Go through the listing below and pull out each line that contains the word "many".

──────────

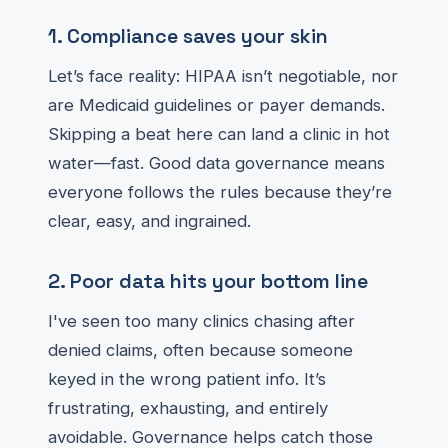
1. Compliance saves your skin
Let’s face reality: HIPAA isn’t negotiable, nor
are Medicaid guidelines or payer demands.
Skipping a beat here can land a clinic in hot
water—fast. Good data governance means
everyone follows the rules because they’re
clear, easy, and ingrained.
2. Poor data hits your bottom line
I've seen too many clinics chasing after
denied claims, often because someone
keyed in the wrong patient info. It’s
frustrating, exhausting, and entirely
avoidable. Governance helps catch those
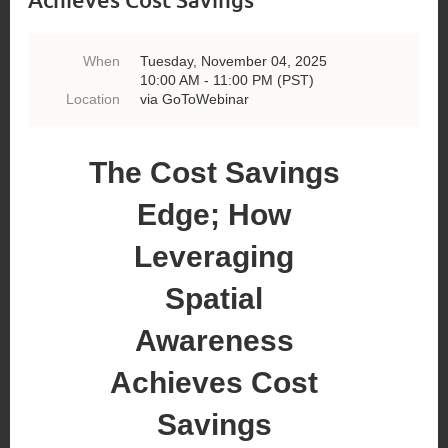
When
Tuesday, November 04, 2025
10:00 AM - 11:00 PM (PST)
Location
via GoToWebinar
The Cost Savings
Edge; How
Leveraging
Spatial
Awareness
Achieves Cost
Savings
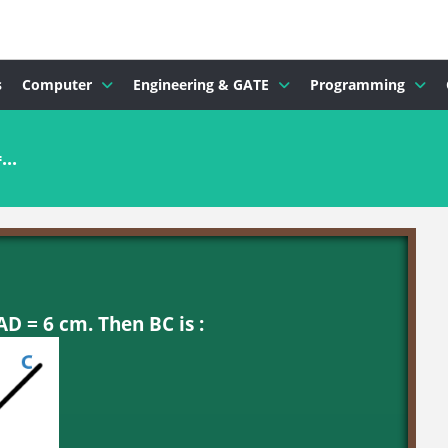
s
Computer
Engineering & GATE
Programming
..
AD = 6 cm. Then BC is :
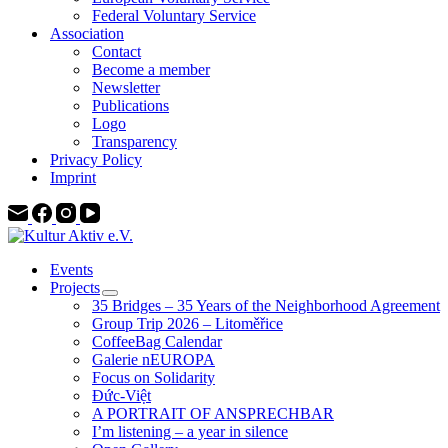
Federal Voluntary Service
Association
Contact
Become a member
Newsletter
Publications
Logo
Transparency
Privacy Policy
Imprint
Events
Projects
35 Bridges – 35 Years of the Neighborhood Agreement
Group Trip 2026 – Litoměřice
CoffeeBag Calendar
Galerie nEUROPA
Focus on Solidarity
Đức-Việt
A PORTRAIT OF ANSPRECHBAR
I’m listening – a year in silence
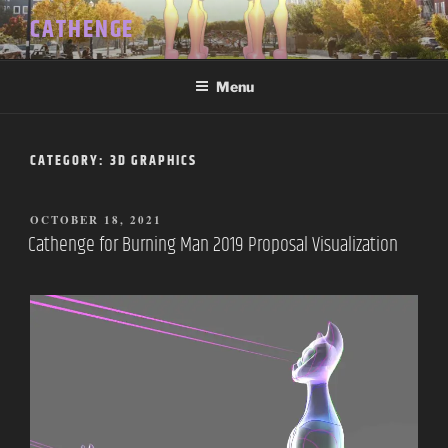
Skip
CATHENGE
to
content
Menu
CATEGORY:
3D GRAPHICS
POSTED
OCTOBER 18, 2021
ON
Cathenge for Burning Man 2019 Proposal Visualization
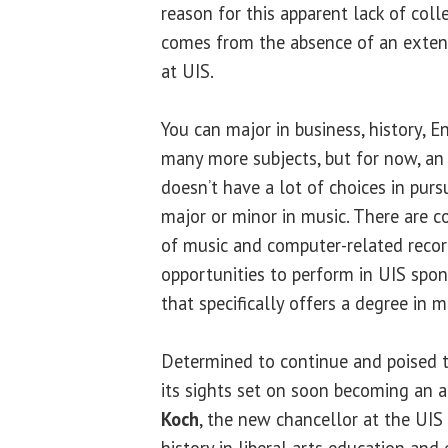
reason for this apparent lack of co
comes from the absence of an exten
at UIS.
You can major in business, history, 
many more subjects, but for now, an 
doesn’t have a lot of choices in pur
major or minor in music. There are co
of music and computer-related recor
opportunities to perform in UIS spo
that specifically offers a degree in m
Determined to continue and poised 
its sights set on soon becoming an 
Koch
, the new chancellor at the UIS
history in liberal arts education and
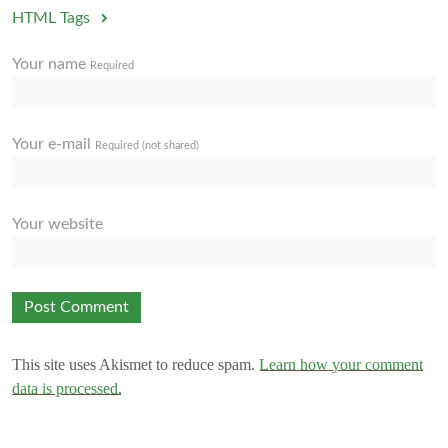
HTML Tags
Your name
Required
Your e-mail
Required (not shared)
Your website
This site uses Akismet to reduce spam.
Learn how your comment
data is processed.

──────────

◆ EXERCISE OUTPUT
I've seen too many clinics chasing after
many more subjects, but for now, an 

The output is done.